Data —
_ _ _ _

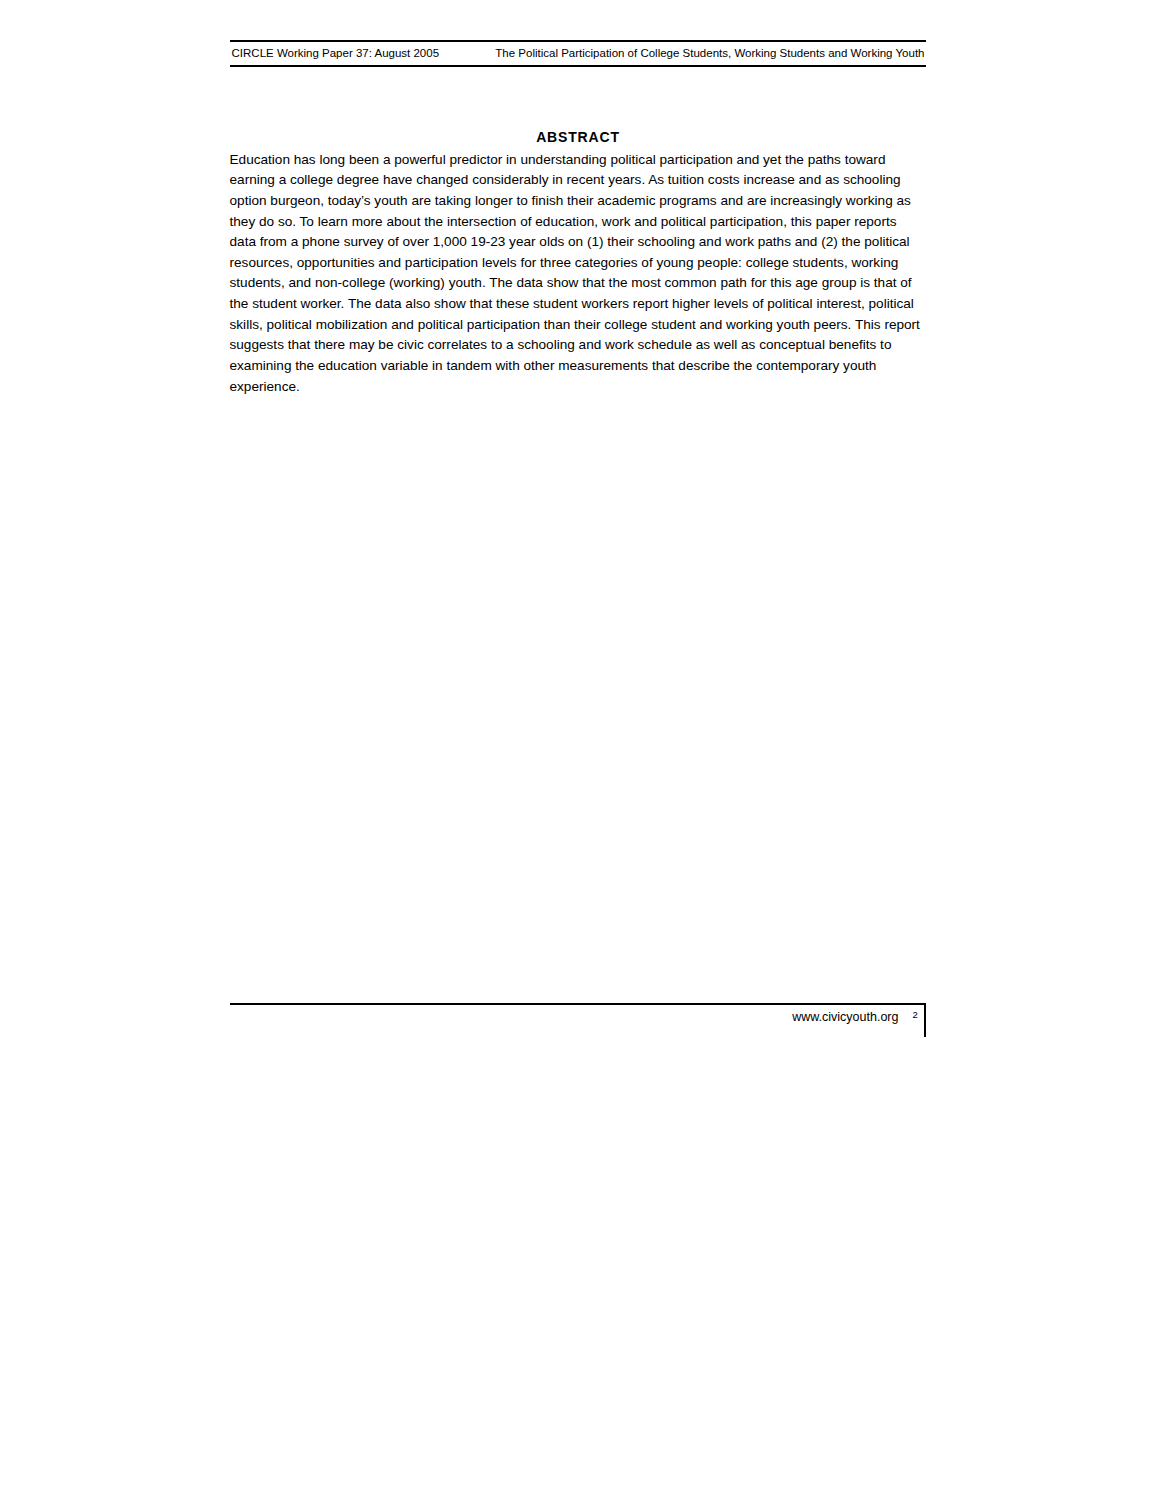CIRCLE Working Paper 37: August 2005 The Political Participation of College Students, Working Students and Working Youth
ABSTRACT
Education has long been a powerful predictor in understanding political participation and yet the paths toward earning a college degree have changed considerably in recent years. As tuition costs increase and as schooling option burgeon, today’s youth are taking longer to finish their academic programs and are increasingly working as they do so. To learn more about the intersection of education, work and political participation, this paper reports data from a phone survey of over 1,000 19-23 year olds on (1) their schooling and work paths and (2) the political resources, opportunities and participation levels for three categories of young people: college students, working students, and non-college (working) youth. The data show that the most common path for this age group is that of the student worker. The data also show that these student workers report higher levels of political interest, political skills, political mobilization and political participation than their college student and working youth peers. This report suggests that there may be civic correlates to a schooling and work schedule as well as conceptual benefits to examining the education variable in tandem with other measurements that describe the contemporary youth experience.
www.civicyouth.org 2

_ _ _ _

What you are asked to do — The data must be repeated exactly. Any pictures in it are to be left out.

Solved problem —
CIRCLE Working Paper 37: August 2005 The Political Participation of College Students, Working Students and Working Youth
ABSTRACT
Education has long been a powerful predictor in understanding political participation and yet the paths toward earning a college degree have changed considerably in recent years. As tuition costs increase and as schooling option burgeon, today’s youth are taking longer to finish their academic programs and are increasingly working as they do so. To learn more about the intersection of education, work and political participation, this paper reports data from a phone survey of over 1,000 19-23 year olds on (1) their schooling and work paths and (2) the political resources, opportunities and participation levels for three categories of young people: college students, working students, and non-college (working) youth. The data show that the most common path for this age group is that of the student worker. The data also show that these student workers report higher levels of political interest, political skills, political mobilization and political participation than their college student and working youth peers. This report suggests that there may be civic correlates to a schooling and work schedule as well as conceptual benefits to examining the education variable in tandem with other measurements that describe the contemporary youth experience.
www.civicyouth.org 2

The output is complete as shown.